Spam updates are regular Google algorithm adjustments that detect manipulative SEO tactics and remove or sharply demote affected pages in search results.

Spam Update — explained in more detail

While core updates recalibrate broader quality assessment, spam updates specifically target violations of Google’s spam policies: cloaking, hacked content, scraped content, sneaky redirects, link buying, site reputation abuse (also called “parasite SEO” — filling third-party subdomains on authority sites with affiliate content), and auto-generated content without value.
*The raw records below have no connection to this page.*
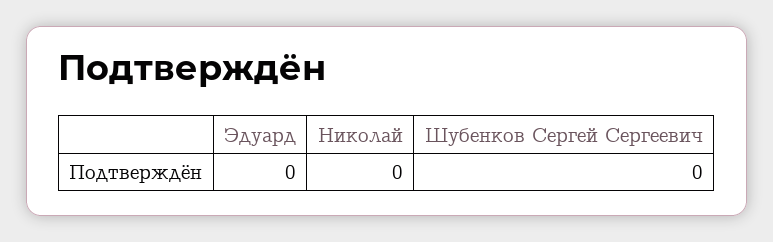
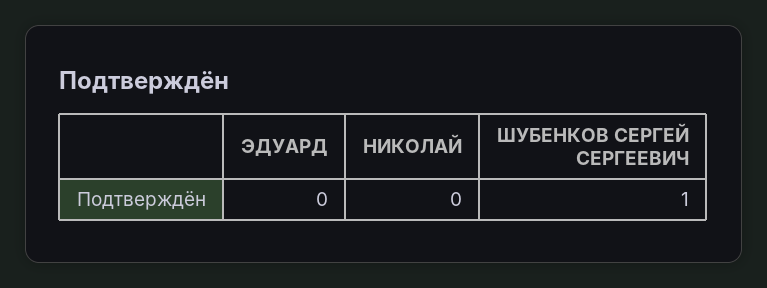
  {
    "Эдуард": 0,
    "Николай": 0,
-   "Шубенков Сергей Сергеевич": 0
+   "Шубенков Сергей Сергеевич": 1
  }

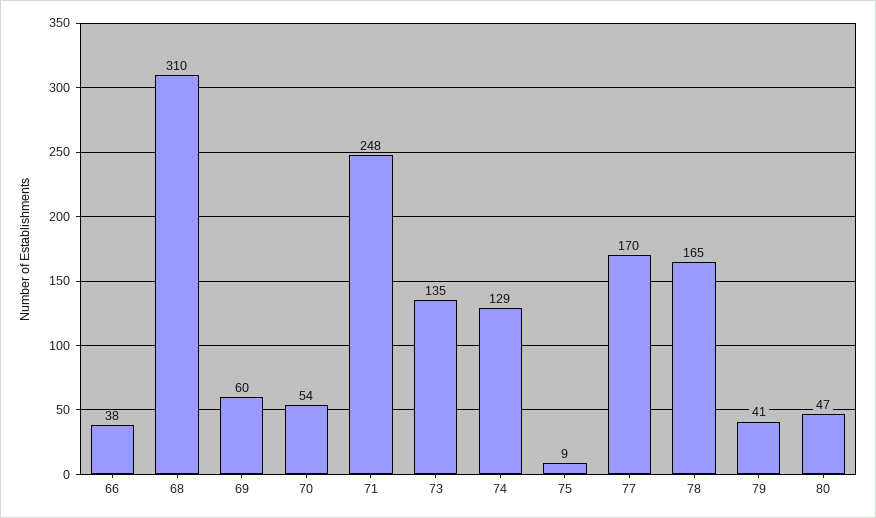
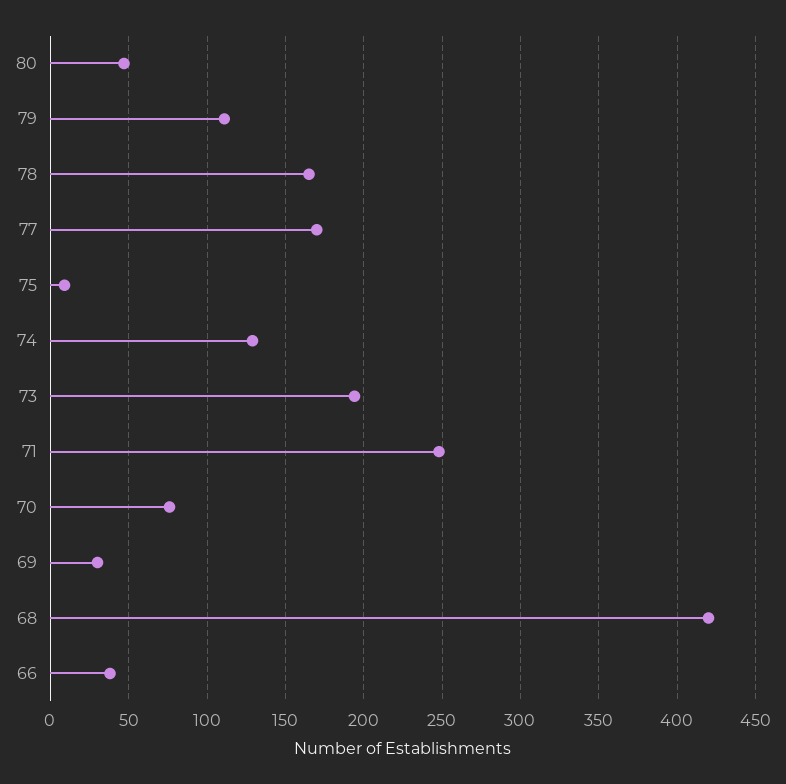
  {
    "66": 38,
-   "68": 310,
+   "68": 420,
-   "69": 60,
+   "69": 30,
-   "70": 54,
+   "70": 75,
    "71": 248,
-   "73": 135,
+   "73": 195,
    "74": 129,
    "75": 9,
    "77": 170,
    "78": 165,
-   "79": 41,
+   "79": 110,
    "80": 47
  }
The technical engine is Google’s SpamBrain, an AI system that recognizes spam patterns. Spam updates roll out updates or improvements to that system. Unlike core updates, a spam update usually doesn’t hit a whole industry but specific sites matching detected patterns. Some hits are sitewide (manual action or algorithmic trust loss), others affect only individual URLs.

Example / In practice

In May 2024 a spam update rolls out specifically addressing site reputation abuse: large coupon and news domains had rented out affiliate subdirectories to third parties. Overnight those subdirectories disappear from the SERPs while the parent domain stays intact.

Distinction from similar terms

Core update evaluates content quality; spam update sanctions rule violations. Manual action is a case-by-case review by Google staff visible in Search Console; spam updates work algorithmically and are not shown there. Helpful Content Update targets writing intent, not manipulation techniques.